Wall Street Journal Reporter Rachel Bachman shared what she’s been watching in the runup to the Olympics, as well as what she expects from the Games, in a conversation with The PBS NewsHour’s Nicole Ellis. Watch the conversation in the player above.

Even before they reached Beijing, COVID changed the Olympic trajectory for many athletes. “Some cases knocked athletes out of the games entirely. And in other cases, athletes had to take repeated tests to illustrate that they were COVID free and show that evidence to Chinese organizers in order to be allowed in the country.” Most athletes who hoped to be at these Olympics have arrived safely, but the stress of whether they can stay is ongoing, Bachman said. As part of China’s “Zero Covid” approach, everyone participating in the Games must stay in a “closed loop” – once you’ve arrived and passed initial testing, there’s no leaving or interacting with people outside of it.

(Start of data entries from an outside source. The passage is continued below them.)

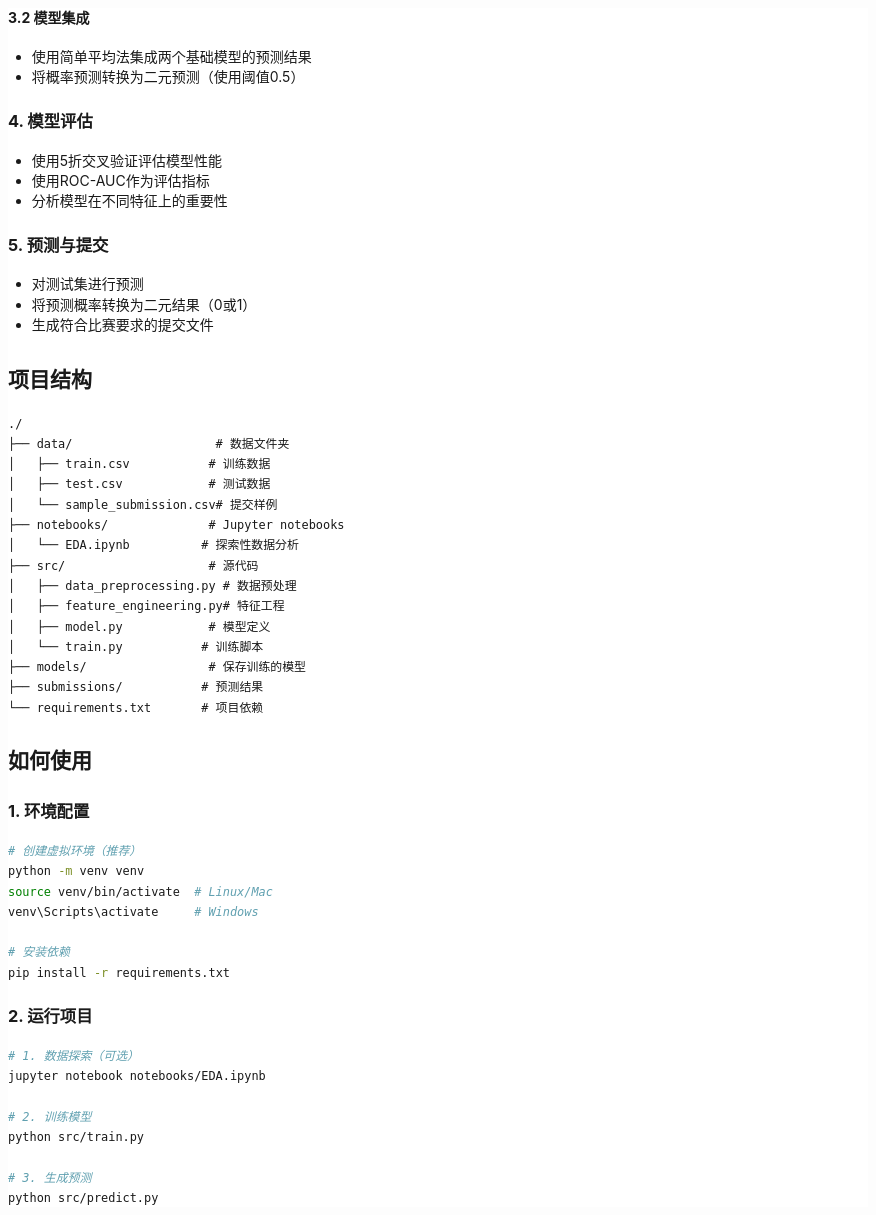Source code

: #### 3.2 模型集成
- 使用简单平均法集成两个基础模型的预测结果
- 将概率预测转换为二元预测（使用阈值0.5）

### 4. 模型评估
- 使用5折交叉验证评估模型性能
- 使用ROC-AUC作为评估指标
- 分析模型在不同特征上的重要性

### 5. 预测与提交
- 对测试集进行预测
- 将预测概率转换为二元结果（0或1）
- 生成符合比赛要求的提交文件

## 项目结构
```
./
├── data/                    # 数据文件夹
│   ├── train.csv           # 训练数据
│   ├── test.csv            # 测试数据
│   └── sample_submission.csv# 提交样例
├── notebooks/              # Jupyter notebooks
│   └── EDA.ipynb          # 探索性数据分析
├── src/                    # 源代码
│   ├── data_preprocessing.py # 数据预处理
│   ├── feature_engineering.py# 特征工程
│   ├── model.py            # 模型定义
│   └── train.py           # 训练脚本
├── models/                 # 保存训练的模型
├── submissions/           # 预测结果
└── requirements.txt       # 项目依赖
```

## 如何使用

### 1. 环境配置
```bash
# 创建虚拟环境（推荐）
python -m venv venv
source venv/bin/activate  # Linux/Mac
venv\Scripts\activate     # Windows

# 安装依赖
pip install -r requirements.txt
```

### 2. 运行项目
```bash
# 1. 数据探索（可选）
jupyter notebook notebooks/EDA.ipynb

# 2. 训练模型
python src/train.py

# 3. 生成预测
python src/predict.py
```
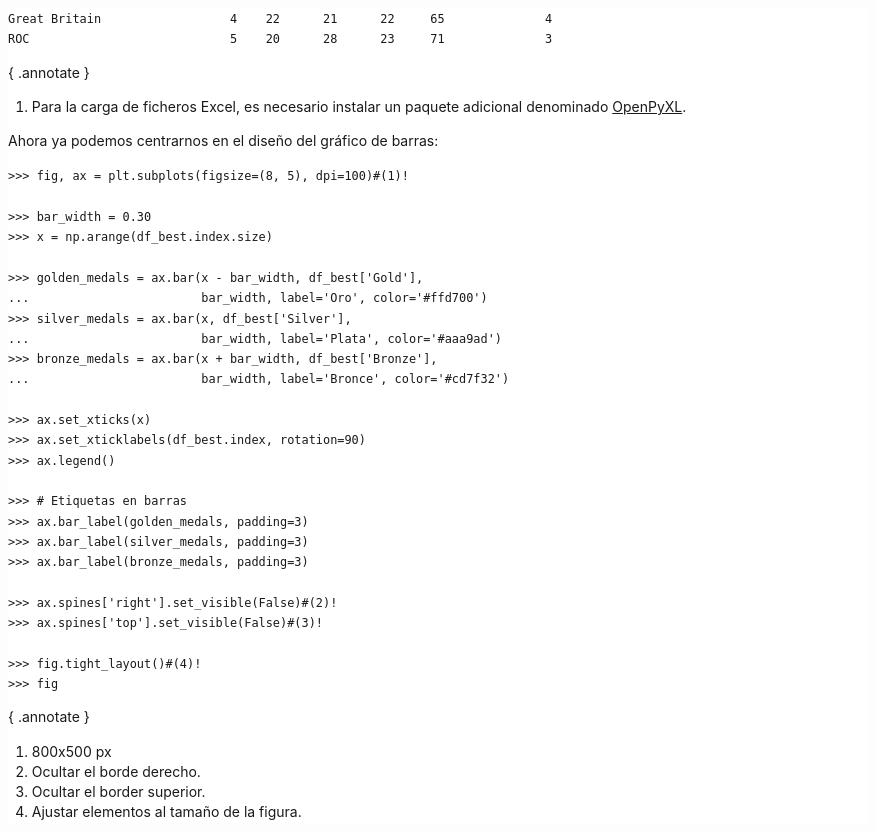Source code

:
 ```pycon
Great Britain                  4    22      21      22     65              4
ROC                            5    20      28      23     71              3
```
{ .annotate }

1. Para la carga de ficheros Excel, es necesario instalar un paquete adicional denominado [OpenPyXL](https://openpyxl.readthedocs.io/en/stable/).

Ahora ya podemos centrarnos en el diseño del gráfico de barras:

```pycon
>>> fig, ax = plt.subplots(figsize=(8, 5), dpi=100)#(1)!

>>> bar_width = 0.30
>>> x = np.arange(df_best.index.size)

>>> golden_medals = ax.bar(x - bar_width, df_best['Gold'],
...                        bar_width, label='Oro', color='#ffd700')
>>> silver_medals = ax.bar(x, df_best['Silver'],
...                        bar_width, label='Plata', color='#aaa9ad')
>>> bronze_medals = ax.bar(x + bar_width, df_best['Bronze'],
...                        bar_width, label='Bronce', color='#cd7f32')

>>> ax.set_xticks(x)
>>> ax.set_xticklabels(df_best.index, rotation=90)
>>> ax.legend()

>>> # Etiquetas en barras
>>> ax.bar_label(golden_medals, padding=3)
>>> ax.bar_label(silver_medals, padding=3)
>>> ax.bar_label(bronze_medals, padding=3)

>>> ax.spines['right'].set_visible(False)#(2)!
>>> ax.spines['top'].set_visible(False)#(3)!

>>> fig.tight_layout()#(4)!
>>> fig
```
{ .annotate }

1. 800x500 px
2. Ocultar el borde derecho.
3. Ocultar el border superior.
4. Ajustar elementos al tamaño de la figura.

<div class="result white" markdown>

[^1]: Se suele usar el término inglés «inches».
[^2]: [Parámetros disponibles para creación del grid](https://matplotlib.org/stable/api/_as_gen/matplotlib.pyplot.grid.html) | [Listado de nombres de colores en matplotlib](https://matplotlib.org/stable/gallery/color/named_colors.html) | [Estilos de línea en matplotlib](https://matplotlib.org/stable/gallery/lines_bars_and_markers/linestyles.html) 
[^3]: Se suele usar el término inglés «ticks».
[^4]: [NBA](https://nba.com) :material-arrow-right-bold: National Basketball League (liga estadounidense de baloncesto).
[^5]: [BMW](https://bmw.es) :material-arrow-right-bold: Fabricante alemán de automóviles y motocicletas.
[^6]: [Los Vengadores](https://es.wikipedia.org/wiki/Los_Vengadores) :material-arrow-right-bold: Equipo de superhéroes publicados por Marvel Comics.
[^7]: [Pokemon](https://www.pokemon.com/es) :material-arrow-right-bold: Franquicia de medios que originalmente comenzó como un videojuego RPG, pero debido a su popularidad ha logrado expandirse a otros medios de entretenimiento como series de televisión, películas, juegos de cartas, ropa, entre otros, convirtiéndose en una marca que es reconocida en el mercado mundial.
[^8]: [IMDB](https://www.imdb.com/) :material-arrow-right-bold: Reconocida página web que contiene valoraciones sobre películas y series.
[^9]: Mega Watio Hora (medida de consumo de energía).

Surveillance by the Chinese government also poses privacy concerns for everyone involved in the games. “Team USA, for instance, has recommended to its athletes to not bring their cell phones, so they’ve recommended using disposable or burner phones,” Bachman said. Media organizations are taking similar precautions in a dramatic shift from traditional press corps coverage. As a veteran Olympics reporter, Bachman said she had “never been to an Olympics where, you know, Olympic governing bodies recommended against using personal technology in the host country.”

Despite the hurdles , organizers, athletes, reporters and staffers are pushing ahead to focus on their ultimate priority: competition.

“The nice thing about the Olympics is even as controversial as these particular games are, at a certain point, they really are about the athletes,” Bachman said.